§ Your assignment
Reproduce every line below word for word, without changing anything.

§ Transcribed page text
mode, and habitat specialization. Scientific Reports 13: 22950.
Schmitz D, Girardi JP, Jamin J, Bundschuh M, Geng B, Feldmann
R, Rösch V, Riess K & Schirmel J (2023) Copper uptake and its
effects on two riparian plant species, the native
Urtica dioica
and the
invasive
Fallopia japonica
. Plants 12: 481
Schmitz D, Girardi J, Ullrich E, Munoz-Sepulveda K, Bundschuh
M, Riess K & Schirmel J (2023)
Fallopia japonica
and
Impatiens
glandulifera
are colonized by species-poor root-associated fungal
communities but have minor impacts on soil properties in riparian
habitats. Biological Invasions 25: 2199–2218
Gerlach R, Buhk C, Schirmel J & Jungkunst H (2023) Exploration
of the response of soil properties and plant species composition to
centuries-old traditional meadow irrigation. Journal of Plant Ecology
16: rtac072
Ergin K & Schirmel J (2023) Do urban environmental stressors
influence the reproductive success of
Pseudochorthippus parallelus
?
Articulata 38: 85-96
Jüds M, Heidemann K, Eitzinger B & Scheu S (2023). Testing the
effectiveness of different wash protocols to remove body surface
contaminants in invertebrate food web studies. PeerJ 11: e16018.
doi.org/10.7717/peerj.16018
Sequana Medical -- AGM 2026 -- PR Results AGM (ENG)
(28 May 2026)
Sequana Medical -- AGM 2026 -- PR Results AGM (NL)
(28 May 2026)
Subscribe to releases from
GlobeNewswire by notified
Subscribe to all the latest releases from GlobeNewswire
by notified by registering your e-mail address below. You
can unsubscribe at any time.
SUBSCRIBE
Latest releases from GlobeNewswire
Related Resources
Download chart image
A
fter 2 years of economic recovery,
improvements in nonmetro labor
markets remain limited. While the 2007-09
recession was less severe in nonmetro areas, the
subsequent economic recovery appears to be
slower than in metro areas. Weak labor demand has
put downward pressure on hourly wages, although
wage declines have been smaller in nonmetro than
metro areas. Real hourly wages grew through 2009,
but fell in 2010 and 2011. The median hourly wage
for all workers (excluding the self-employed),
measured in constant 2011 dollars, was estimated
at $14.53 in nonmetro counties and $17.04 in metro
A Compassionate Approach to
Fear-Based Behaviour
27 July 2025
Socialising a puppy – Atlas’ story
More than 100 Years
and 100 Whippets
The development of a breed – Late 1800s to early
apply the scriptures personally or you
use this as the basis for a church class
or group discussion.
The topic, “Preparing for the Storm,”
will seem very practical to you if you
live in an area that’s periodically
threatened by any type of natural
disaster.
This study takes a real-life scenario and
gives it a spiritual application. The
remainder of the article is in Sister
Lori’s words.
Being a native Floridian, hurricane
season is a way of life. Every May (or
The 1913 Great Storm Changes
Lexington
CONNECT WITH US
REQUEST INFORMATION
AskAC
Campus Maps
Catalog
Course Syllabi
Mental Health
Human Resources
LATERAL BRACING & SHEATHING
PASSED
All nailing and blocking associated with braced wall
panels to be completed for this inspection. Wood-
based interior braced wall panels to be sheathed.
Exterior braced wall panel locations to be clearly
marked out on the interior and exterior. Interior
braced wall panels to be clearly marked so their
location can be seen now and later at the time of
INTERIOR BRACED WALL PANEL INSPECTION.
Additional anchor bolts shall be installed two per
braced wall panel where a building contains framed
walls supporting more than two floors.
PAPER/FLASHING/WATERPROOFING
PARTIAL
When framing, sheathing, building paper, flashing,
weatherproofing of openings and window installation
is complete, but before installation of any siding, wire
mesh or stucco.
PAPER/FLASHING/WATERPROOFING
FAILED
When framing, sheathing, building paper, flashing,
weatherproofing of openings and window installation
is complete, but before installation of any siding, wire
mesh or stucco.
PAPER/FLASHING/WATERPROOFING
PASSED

§ Solution to the exercise
mode, and habitat specialization. Scientific Reports 13: 22950.
Schmitz D, Girardi JP, Jamin J, Bundschuh M, Geng B, Feldmann
R, Rösch V, Riess K & Schirmel J (2023) Copper uptake and its
effects on two riparian plant species, the native
Urtica dioica
and the
invasive
Fallopia japonica
. Plants 12: 481
Schmitz D, Girardi J, Ullrich E, Munoz-Sepulveda K, Bundschuh
M, Riess K & Schirmel J (2023)
Fallopia japonica
and
Impatiens
glandulifera
are colonized by species-poor root-associated fungal
communities but have minor impacts on soil properties in riparian
habitats. Biological Invasions 25: 2199–2218
Gerlach R, Buhk C, Schirmel J & Jungkunst H (2023) Exploration
of the response of soil properties and plant species composition to
centuries-old traditional meadow irrigation. Journal of Plant Ecology
16: rtac072
Ergin K & Schirmel J (2023) Do urban environmental stressors
influence the reproductive success of
Pseudochorthippus parallelus
?
Articulata 38: 85-96
Jüds M, Heidemann K, Eitzinger B & Scheu S (2023). Testing the
effectiveness of different wash protocols to remove body surface
contaminants in invertebrate food web studies. PeerJ 11: e16018.
doi.org/10.7717/peerj.16018
Sequana Medical -- AGM 2026 -- PR Results AGM (ENG)
(28 May 2026)
Sequana Medical -- AGM 2026 -- PR Results AGM (NL)
(28 May 2026)
Subscribe to releases from
GlobeNewswire by notified
Subscribe to all the latest releases from GlobeNewswire
by notified by registering your e-mail address below. You
can unsubscribe at any time.
SUBSCRIBE
Latest releases from GlobeNewswire
Related Resources
Download chart image
A
fter 2 years of economic recovery,
improvements in nonmetro labor
markets remain limited. While the 2007-09
recession was less severe in nonmetro areas, the
subsequent economic recovery appears to be
slower than in metro areas. Weak labor demand has
put downward pressure on hourly wages, although
wage declines have been smaller in nonmetro than
metro areas. Real hourly wages grew through 2009,
but fell in 2010 and 2011. The median hourly wage
for all workers (excluding the self-employed),
measured in constant 2011 dollars, was estimated
at $14.53 in nonmetro counties and $17.04 in metro
A Compassionate Approach to
Fear-Based Behaviour
27 July 2025
Socialising a puppy – Atlas’ story
More than 100 Years
and 100 Whippets
The development of a breed – Late 1800s to early
apply the scriptures personally or you
use this as the basis for a church class
or group discussion.
The topic, “Preparing for the Storm,”
will seem very practical to you if you
live in an area that’s periodically
threatened by any type of natural
disaster.
This study takes a real-life scenario and
gives it a spiritual application. The
remainder of the article is in Sister
Lori’s words.
Being a native Floridian, hurricane
season is a way of life. Every May (or
The 1913 Great Storm Changes
Lexington
CONNECT WITH US
REQUEST INFORMATION
AskAC
Campus Maps
Catalog
Course Syllabi
Mental Health
Human Resources
LATERAL BRACING & SHEATHING
PASSED
All nailing and blocking associated with braced wall
panels to be completed for this inspection. Wood-
based interior braced wall panels to be sheathed.
Exterior braced wall panel locations to be clearly
marked out on the interior and exterior. Interior
braced wall panels to be clearly marked so their
location can be seen now and later at the time of
INTERIOR BRACED WALL PANEL INSPECTION.
Additional anchor bolts shall be installed two per
braced wall panel where a building contains framed
walls supporting more than two floors.
PAPER/FLASHING/WATERPROOFING
PARTIAL
When framing, sheathing, building paper, flashing,
weatherproofing of openings and window installation
is complete, but before installation of any siding, wire
mesh or stucco.
PAPER/FLASHING/WATERPROOFING
FAILED
When framing, sheathing, building paper, flashing,
weatherproofing of openings and window installation
is complete, but before installation of any siding, wire
mesh or stucco.
PAPER/FLASHING/WATERPROOFING
PASSED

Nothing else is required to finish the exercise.